START MATERIAL FOR THE TASK
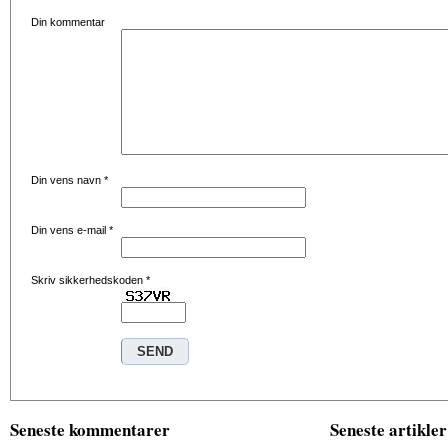
Din kommentar
Din vens navn
*
Din vens e-mail
*
Skriv sikkerhedskoden
*
Seneste kommentarer
Seneste artikler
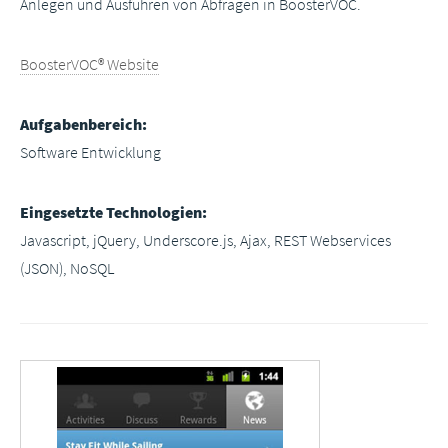
Anlegen und Ausführen von Abfragen in BoosterVOC.
BoosterVOC® Website
Aufgabenbereich:
Software Entwicklung
Eingesetzte Technologien:
Javascript, jQuery, Underscore.js, Ajax, REST Webservices
(JSON), NoSQL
END MATERIAL FOR THE TASK
Copy every line of text from both items above without changing anything. Omit the pictures.

Din kommentar
Din vens navn
*
Din vens e-mail
*
Skriv sikkerhedskoden
*
Seneste kommentarer
Seneste artikler
Anlegen und Ausführen von Abfragen in BoosterVOC.
BoosterVOC® Website
Aufgabenbereich:
Software Entwicklung
Eingesetzte Technologien:
Javascript, jQuery, Underscore.js, Ajax, REST Webservices
(JSON), NoSQL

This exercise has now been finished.